Periodic Report Summary 3 - IDEA (Identification, homing and monitoring of therapeutic cells for regenerative medicine – Identify, Enrich, Accelerate)

Project Context and Objectives:
Identification, Enrichment and Acceleration (IDEA) are objectives in the field of regenerative medicine towards meaningful new therapeutic procedures. Establishing regenerative medicine in the clinic is currently hampered by several limitations that are associated with the complex process of the therapeutic intervention that characterizes this innovative medical approach: harvesting of progenitor cells from donors, identify, separate and clone them under GMP condition, transfer them to the recipient and monitor the therapeutic and possible side effects. The IDEA project is dedicated to develop new tools for regenerative medicine. Namely, to develop new photonic methods that allow a contact and marker-free identification and selection of cells prior transplantation, develop and test devices and tracer for homing, capturing and monitoring of such cells in vivo and to guide therapeutic interventions of regenerative medicine by applying new imaging techniques. The latter is a prerequisite to a meaningful performance of a clinical study.

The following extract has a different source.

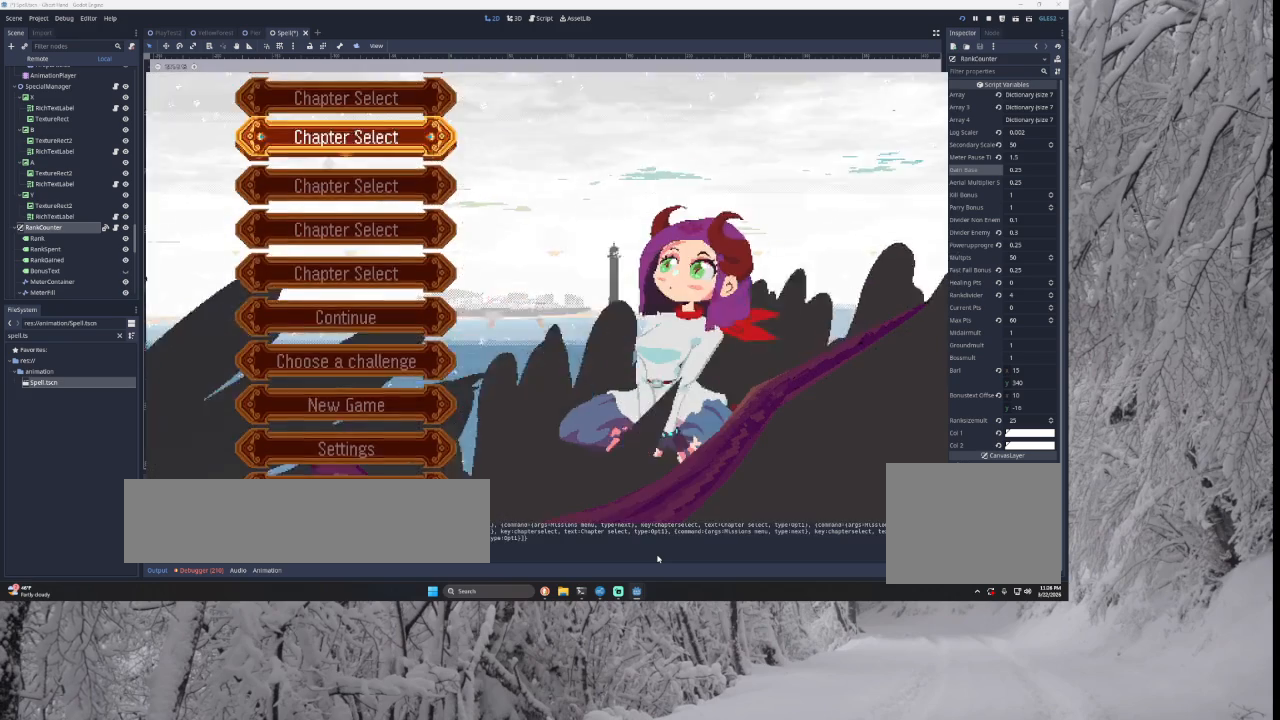
{"buttons": [], "left_stick": "down", "right_stick": "center", "events": [[67, "left_stick", "down"], [167, "SQUARE", "down"], [167, "left_stick", "center"], [267, "SQUARE", "up"], [300, "left_stick", "down"], [400, "left_stick", "center"], [467, "left_stick", "down"]]}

The scientific and technological objectives of IDEA are encouraged by the established clinical practice for hematopoietic stem cell transplantation in patients with life-threatening malignant and non-malignant diseases. An estimated 45,000 to 50,000 hematopoietic cell transplants (bone marrow, PBSC, or cord blood transplants) are performed annually worldwide and has become a standard of care for some diseases as well as a newer treatment option for others. Clinical experiences with hematopoietic cell transplantation revealed the needs before expanding cell transplantation beyond the borders of current clinical practice: (1) a better identification of appropriate cells with healing potential, (2) more efficient homing of these cells to the injured tissue, and (3) a meaningful non invasive monitoring of the therapeutic effects.

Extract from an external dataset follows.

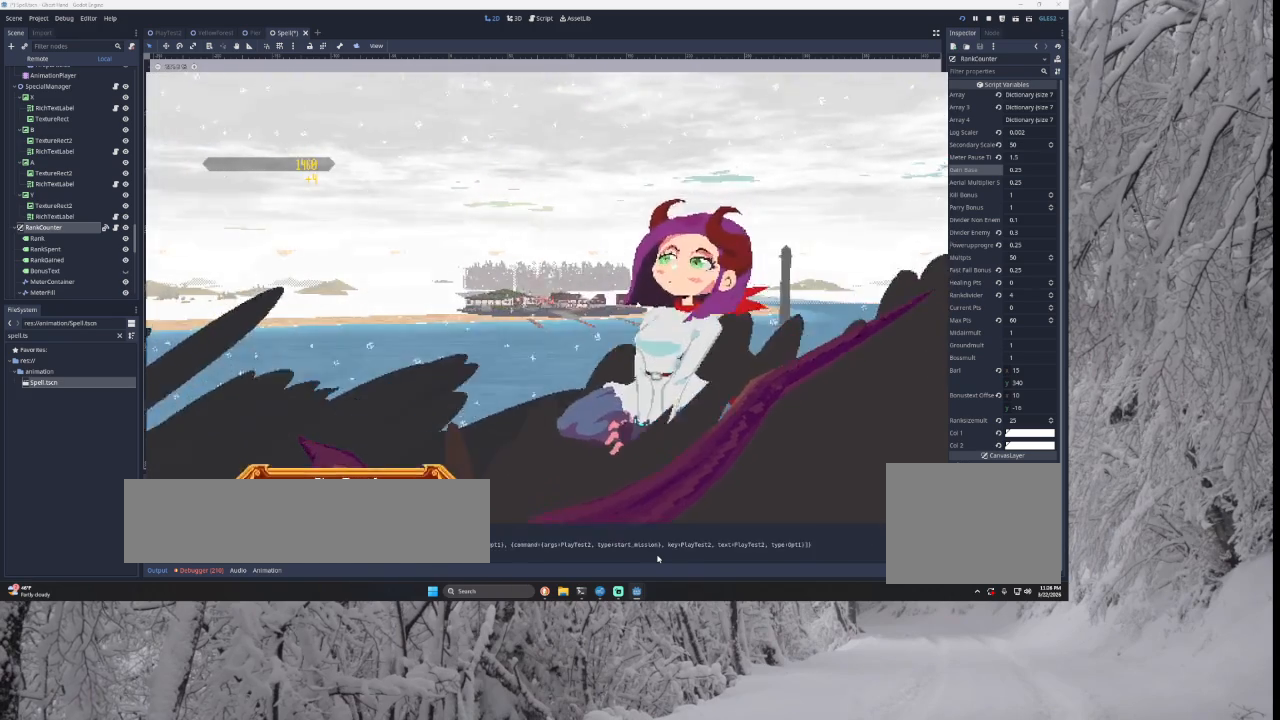
{"buttons": [], "left_stick": "center", "right_stick": "center", "events": [[233, "SQUARE", "down"], [367, "SQUARE", "up"]]}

IDEA is using a multidisciplinary approach that combines academic, clinical and industrial expertise to comprehensively tackle the complex parameters required for development and evaluation of new tools, technologies and devices for regenerative medicine.

Project Results:
During the second period the IDEA consortium has progressed on many fronts. The following results were achieved:
• A demonstrator for photonic measurements of living cells, the BioRam®-System, was set up for the identification of cells with healing potential and introduced to scientists and industry. Raman spectra of numerous samples from different origins have been measured to learn more about best preparation and handling methods of cells and tissues as well as to find biological relevant statistical analyzing procedures. The BioRam®-System was presented on various scientific workshops and industrial fares during period 2.
• More than 30 different iron oxide nanoparticles with different iron cores and various coatings were synthesized and screened concerning the following characteristics: ingestion into cells, cytotoxicity, magnetic and in vivo behavior. We selected two prototypes for further developing as imaging tracer for regenerative medicine regarding their potential for cell labeling and in vivo tracking using Magnetic Resonance and Magnetic Particle Imaging (MRI and MPI).
• A prototype of a magnetic device for transporting and carrying stem cells through the body of living animal and men were designed and constructed based on a sequence of NdFeB magnets and ferromagnetic rings. The rings were coated with gold to provide surface resistance and biocompatibility. The prototype of this device was tested under simulated in vivo situations and using our iron oxide nanoparticle prototypes that were incorporated into human mesenchymal stem cells (huMSCs).
• A demonstrator for Magnetic Particle Spectroscopy (MPS) has been developed that allow assessing stem cell vitality in vitro. This prototype was presented on various scientific workshops and industrial fares during period 2. A prototype of a Magnetic Particle Imaging (MPI) system for in vivo measurements has been constructed based on the know how from MPS. This MPI system is suitable for non invasive monitoring of therapeutic effects related to stem cell transplantation in vivo and will be tested during the remaining project time.
• Sourcing, culturing and expansion of potential cell types with healing capacity, such as pericytes, MSCs as well as aNSCs were established and procedures for the isolation and cultivation of MSCs and ECFCs from rat, mice and different human donors were customized. Two neural stem cell lines (CTX0E03 and CTX0E16) for comparison of trophic factors were prepared for the measurement using the BioRam®-System. For future transplantation approaches, procedures to enhance neuronal commitment and function via TGF-beta priming of aNSCs were developed. Since neuroinflammation is a prevalent component of Alzheimer’s and Parkinson’s disease, procedures for the isolation and cultivation of primary microglia cells, as well as for the expansion of microglia cell line (BV-2) were established to characterize microglia subtypes and their activity during regenerative processes.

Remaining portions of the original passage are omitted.